Creating Too Many Joints

Drywall panels are available in different sizes. Two of the most popular sizes for drywall sheets include 4×8 feet and 4×12 feet. Most builders prefer 4×8 drywall sheets as they are lightweight and easy to carry and handle.

However, if you are working on a wider surface, you’ll need to use too many panels to cover the entire area, creating too many joints. The more joints involved in a project, the more difficult it will be to cover them. So, although larger panels are heavier and more expensive, they will make the job easier!

Placing Joints Next to Windows & Doors

To get a clean look, most beginners try to line up the edge of a window or door with the edge of a drywall panel. This practice will eventually break with your drywall panels.

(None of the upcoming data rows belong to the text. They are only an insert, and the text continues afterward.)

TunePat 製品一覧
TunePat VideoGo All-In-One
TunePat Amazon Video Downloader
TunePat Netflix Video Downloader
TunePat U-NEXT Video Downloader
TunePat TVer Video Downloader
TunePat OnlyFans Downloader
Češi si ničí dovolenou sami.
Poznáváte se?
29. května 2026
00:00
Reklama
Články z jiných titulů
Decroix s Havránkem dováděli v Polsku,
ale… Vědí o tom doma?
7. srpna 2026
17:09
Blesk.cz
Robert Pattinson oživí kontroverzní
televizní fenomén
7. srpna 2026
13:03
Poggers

As walls expand and contract, drywall joints adjacent to the corners will weaken in the future, causing them to crack, and don’t think by caulking Drywall corners that, this problem will go away. Instead of making joints next to windows, you should notch drywall around the opening.

Screwing Before Trimming

Always trim the openings before securing drywall to the framing. This is because outlet holes do not always fit how you cut them at first. So, if you screw the drywall (make sure to use the right type of screw) and trim it, the panel will crack around the junction box. If you want to know if it’s to Drywall over junction box, you’d be quite surprised with the answer.

Fastening Too Deep

While securing the drywall to the framing, make sure you are not driving screws too deep. If you do, drywall screws will break the paper surface, affecting the holding power of the fasteners. To avoid this mistake, you should screw the drywall only about a quarter past the paper surface.


Once the joint compound dries, you must sand the surface to get a smooth finish. Some DIYers over-sand the surface to eliminate imperfections. Over-sanding drywall will damage the fiberglass or paper tape that hides the seams, forcing you to apply more drywall compounds and retape the surface.

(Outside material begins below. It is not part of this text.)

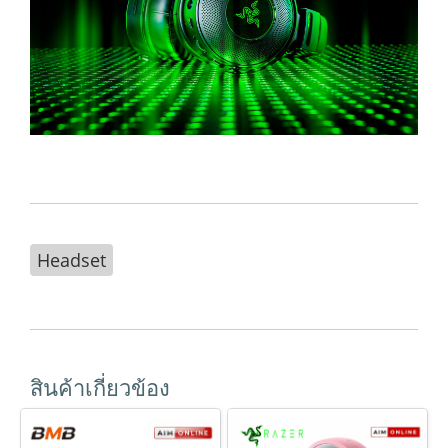
Headset
สินค้าเกี่ยวข้อง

Should Drywall Corners Overlap?

Drywall covers should never overlap as they will leave bumps, making it impossible to obtain an even surface. Instead, it would be best to leave a little gap between corners. You can use fill these gaps using drywall compound during the float and tape process.

Should You Leave A Gap Between Drywall Sheets?

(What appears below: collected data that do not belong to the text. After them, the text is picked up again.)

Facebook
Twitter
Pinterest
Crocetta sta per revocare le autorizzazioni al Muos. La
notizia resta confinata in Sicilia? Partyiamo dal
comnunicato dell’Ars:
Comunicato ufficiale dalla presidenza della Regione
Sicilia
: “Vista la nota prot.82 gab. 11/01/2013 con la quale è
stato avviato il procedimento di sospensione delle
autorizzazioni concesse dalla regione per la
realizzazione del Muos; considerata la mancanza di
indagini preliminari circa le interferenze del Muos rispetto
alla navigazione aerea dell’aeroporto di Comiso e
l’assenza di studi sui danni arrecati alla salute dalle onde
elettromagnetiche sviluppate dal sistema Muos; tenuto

Yes, it’s advised to leave at least a 1/8-inch gap between two drywall sheets. With this approach, you don’t have to worry about expansion and contraction. You can use drywall mud and tape to cover this gap afterward.

Should Drywall Corners Be Tapered?

Absolutely not! You should never have tapered edges on either inside or outside corners. Instead, hang the drywall perpendicular to the studs and leave at least a 1/8-inch gap between the two sheets. This practice will make it easy for you to install corner beads.